Remember: Even friendly socialized cats run the risk of being killed in shelters that don’t have the space, resources, and programs to protect them. Utilize local cat rescue resources and practice TNR rather than bringing cats to a shelter.
TNR is the proven way to help unsocialized outdoor cats. These cats do not want to live indoors and are unadoptable. Even cats who are more socialized may revert to feral behavior when they are confined in the shelter environment, which is very stressful to them. That means in far too many shelters, community cats are highly likely to be killed.
TNR ensures community cats are not impounded in shelters, but instead spayed or neutered and allowed to thrive in their outdoor homes.
Keep in mind: More socialized community cats and kittens should also be helped through TNR unless you have the ample time and resources it takes to foster and adopt them. They are used to being outdoors and will thrive there.
Trap-Neuter-Return (TNR)
TNR is the process of humanely trapping, spaying or neutering, vaccinating, eartipping (the universal sign of a spayed or neutered and vaccinated outdoor cat) and returning community cats to their outdoor homes.
What Animal Shelters Can Do
Every year, thousands upon thousands of socialized and unsocialized cats enter the shelter system. Without humane policies that take the socialization continuum into consideration, far too many of these cats are killed. It doesn’t have to be that way.

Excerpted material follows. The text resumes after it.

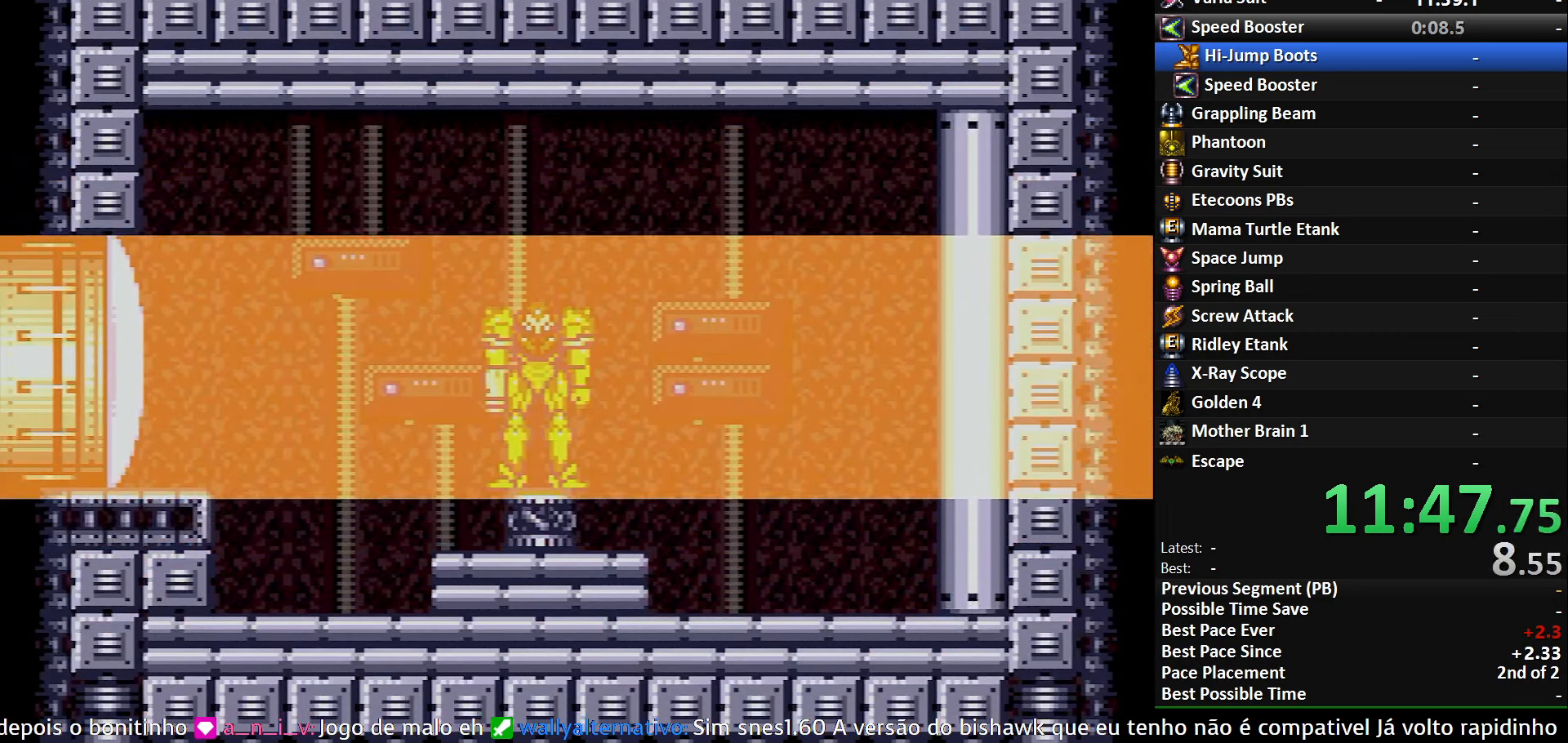
{"buttons": ["B", "DPAD_LEFT"], "events": [[66, "R1", "down"], [166, "R1", "up"], [200, "L1", "down"], [333, "L1", "up"]]}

By understanding and respecting socialization, shelter professionals and animal control officers can make lifesaving decisions for every cat.
Shelters must develop programs and policies that protect cats of every degree of socialization. Only cats found to be socialized and acclimated to living indoors should be adopted into a home.
Cats toward the unsocialized, or feral, end of the continuum will never be comfortable living with people and are unadoptable as an indoor cat. Rather than killing these cats, shelters should adopt or support a TNR, Shelter-Neuter-Return (SNR), or Return-to-Field (RTF) program. These programs move community cats swiftly out of the shelter and back to the outdoor homes where they belongsaving their lives as well as shelter resources and taxpayer dollars.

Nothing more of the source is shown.